▶ **MATERIAL TO PROCESS**
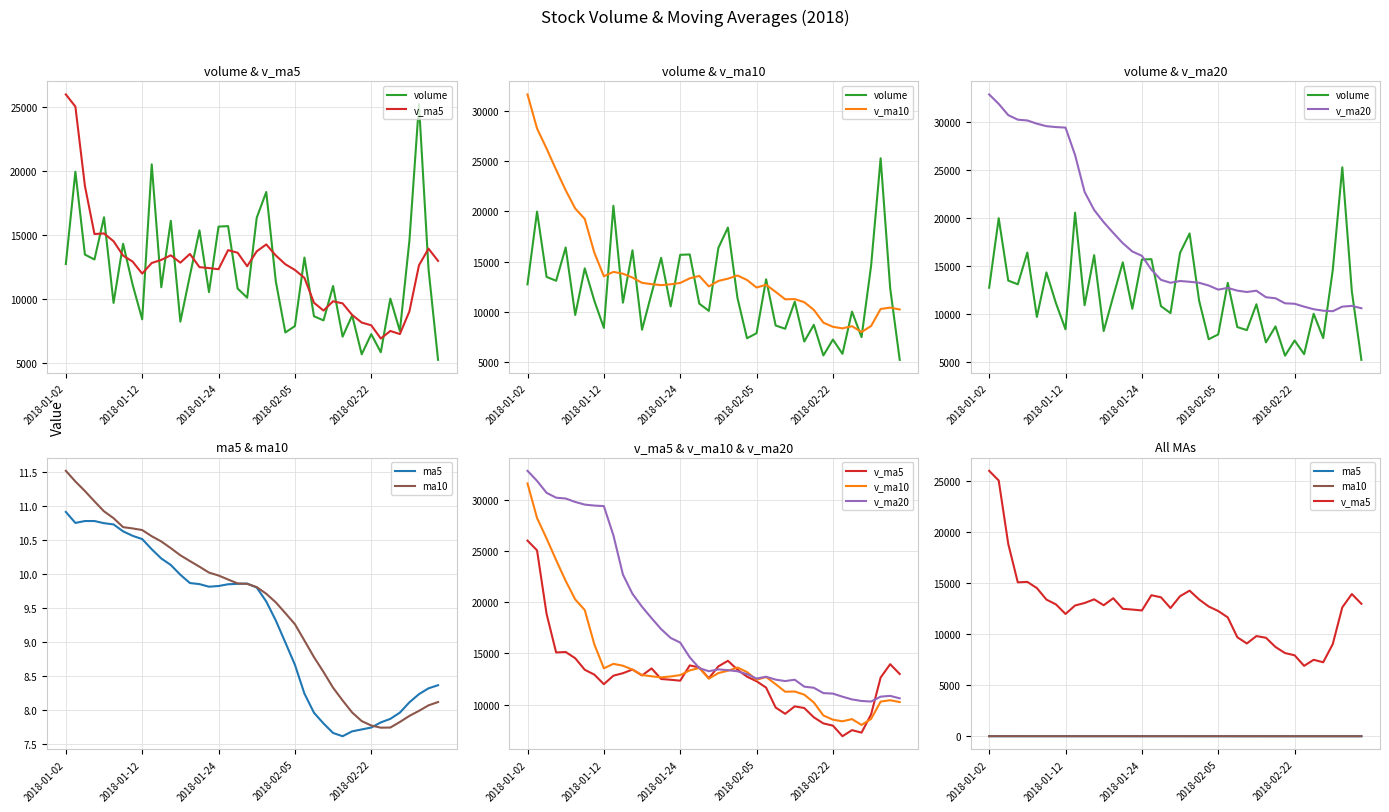

At which category does v_ma10 reach its first local peak?

9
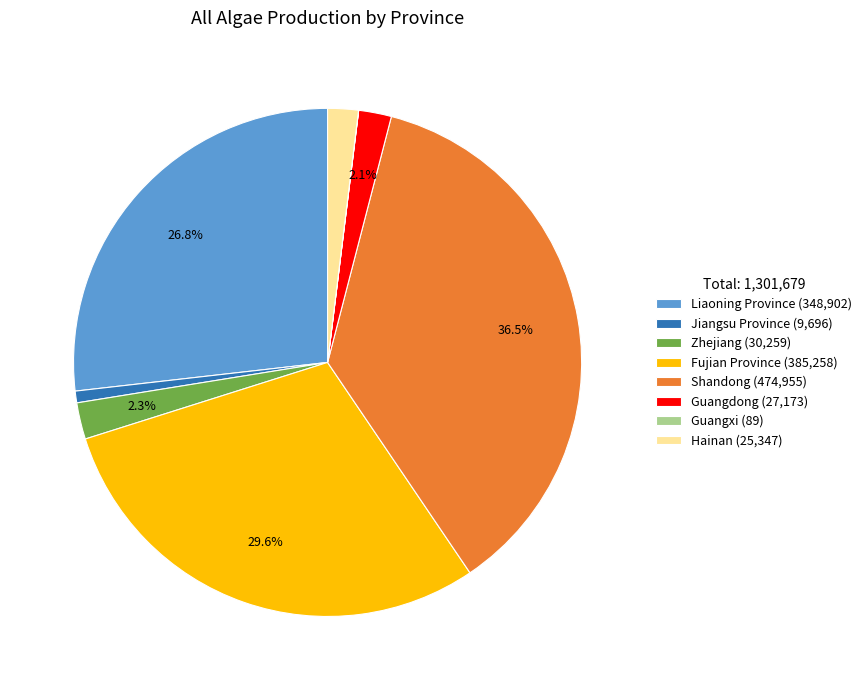

Between Shandong (474,955) and Liaoning Province (348,902), which is larger?

Shandong (474,955)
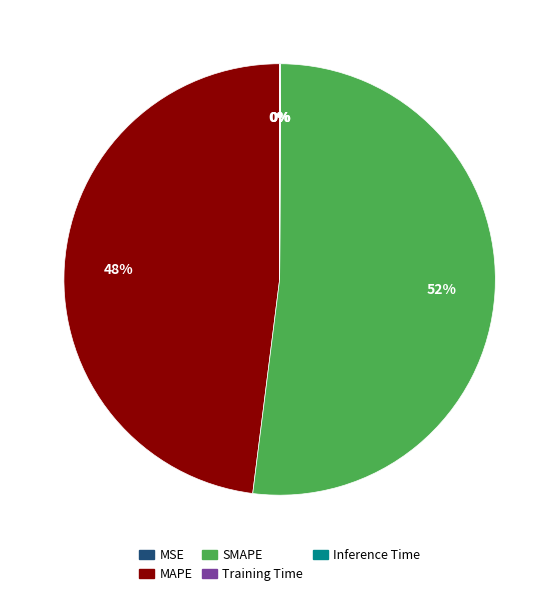

Which category has the biggest portion of the pie?

SMAPE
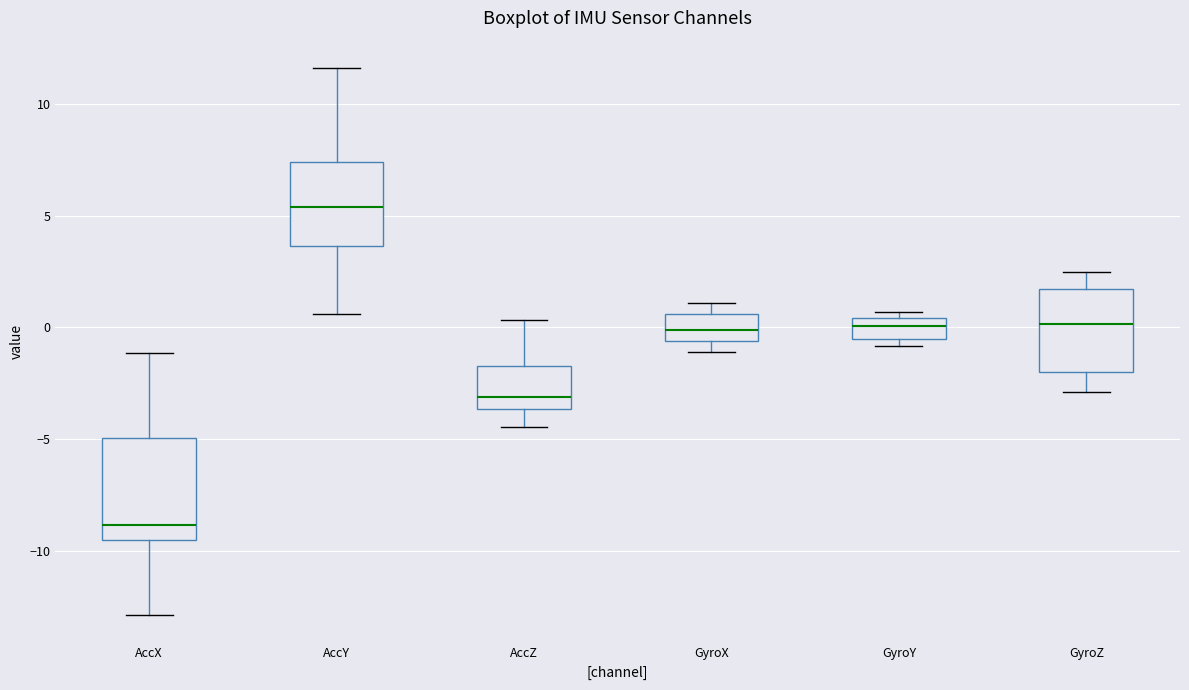

Reading left to right, transcribe this box plot: for each box, give where its median line is, the range the box spans, and where its two whiskers end, as read against the y-axis. The values are not printed on the chart, so give them approximately, as read against the axis.

AccX: median -9.0, box -9.5 to -5.0, whiskers -13.0 to -1.0
AccY: median 5.5, box 3.5 to 7.5, whiskers 0.5 to 11.5
AccZ: median -3.0, box -3.5 to -1.5, whiskers -4.5 to 0.5
GyroX: median 0.0, box -0.5 to 0.5, whiskers -1.0 to 1.0
GyroY: median 0.0, box -0.5 to 0.5, whiskers -1.0 to 0.5 (just above the box's upper edge)
GyroZ: median 0.0, box -2.0 to 1.5, whiskers -3.0 to 2.5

▶ **EXERCISE**
How many lines in the data above contain the word "category"? Reply with the number alone.

▶ **REPLY TO THE EXERCISE**
2